Below I run the baseline classifier on every company using 80% of the data is training data. The 80% are the oldest 80 % of the data.

In [None]:
reload(bsclf)

all_test_sizes = np.zeros((100,1))
all_num_correct = np.zeros((100,1))
all_accuracies = np.zeros((100,1))
kk=0
for company in companies:
    company_df = data[data.CompanyId == company]
    train_size, test_size, num_correct, accuracy = bsclf.baseline_classifier(company_df)
    
    all_test_sizes[kk] = test_size
    all_num_correct[kk] = num_correct
    all_accuracies[kk] = accuracy
    
    kk += 1

Looking at how the accuracy changes with test size:

In [None]:
avgAccuracy = sum(allAccuracies)/len(allAccuracies)

plt.plot(allTestSizes,allAccuracies,'or')
plt.plot([0, 1000],[avgAccuracy, avgAccuracy],'-b')
plt.axis([0, 1000, 0, 1])
plt.xlabel('test size')
plt.ylabel('Accuracy')

print('The average accuracy is: ' + str(avgAccuracy))

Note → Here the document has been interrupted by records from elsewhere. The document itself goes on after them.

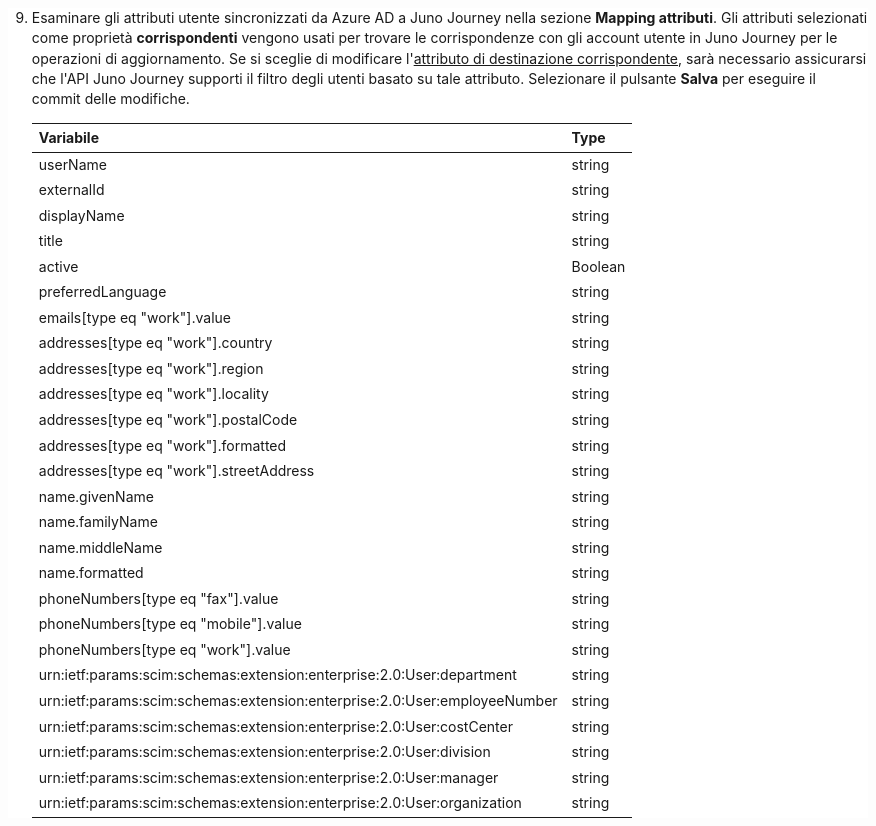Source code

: 9. Esaminare gli attributi utente sincronizzati da Azure AD a Juno Journey nella sezione **Mapping attributi**. Gli attributi selezionati come proprietà **corrispondenti** vengono usati per trovare le corrispondenze con gli account utente in Juno Journey per le operazioni di aggiornamento. Se si sceglie di modificare l'[attributo di destinazione corrispondente](../app-provisioning/customize-application-attributes.md), sarà necessario assicurarsi che l'API Juno Journey supporti il filtro degli utenti basato su tale attributo. Selezionare il pulsante **Salva** per eseguire il commit delle modifiche.

   |Variabile|Type|
   |---|---|
   |userName|string|
   |externalId|string|
   |displayName|string|
   |title|string|
   |active|Boolean|
   |preferredLanguage|string|
   |emails[type eq "work"].value|string|
   |addresses[type eq "work"].country|string|
   |addresses[type eq "work"].region|string|
   |addresses[type eq "work"].locality|string|
   |addresses[type eq "work"].postalCode|string|
   |addresses[type eq "work"].formatted|string|
   |addresses[type eq "work"].streetAddress|string|
   |name.givenName|string|
   |name.familyName|string|
   |name.middleName|string|
   |name.formatted|string|
   |phoneNumbers[type eq "fax"].value|string|
   |phoneNumbers[type eq "mobile"].value|string|
   |phoneNumbers[type eq "work"].value|string|
   |urn:ietf:params:scim:schemas:extension:enterprise:2.0:User:department|string|
   |urn:ietf:params:scim:schemas:extension:enterprise:2.0:User:employeeNumber|string|
   |urn:ietf:params:scim:schemas:extension:enterprise:2.0:User:costCenter|string|
   urn:ietf:params:scim:schemas:extension:enterprise:2.0:User:division|string|
   urn:ietf:params:scim:schemas:extension:enterprise:2.0:User:manager|string|
   urn:ietf:params:scim:schemas:extension:enterprise:2.0:User:organization|string|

There is a lot of variability in the accuracy! This is even true for the companies with more than 100 bank entries in the test set. However, above 200 bank entries in the test set the baseline classifier appears to deliver more consistent results. The average accuracy of 42% is not good, but it serves as a fine baseline.

In [None]:
plt.hist(allAccuracies)
plt.ylabel('number of companies')
plt.xlabel('Accuracy')

## 6.3 Summary of the baseline classifier<a id='SummaryOfTheBaselineClassifier'></a>

# 7 The second part<a id='TheSecondPart'></a>
Making a classifier that can take advantage of data across different companies. The allows us to avoid the __cold start__ problem.

## 7.1 Mapping text onto features<a id='MappingText'></a>
One way to get around this is to build a classifier that is based on the name of the account name rather than the speficic account id. In this way, if a company open up a new account with a title that is allready known we would be able to use the information from other companies.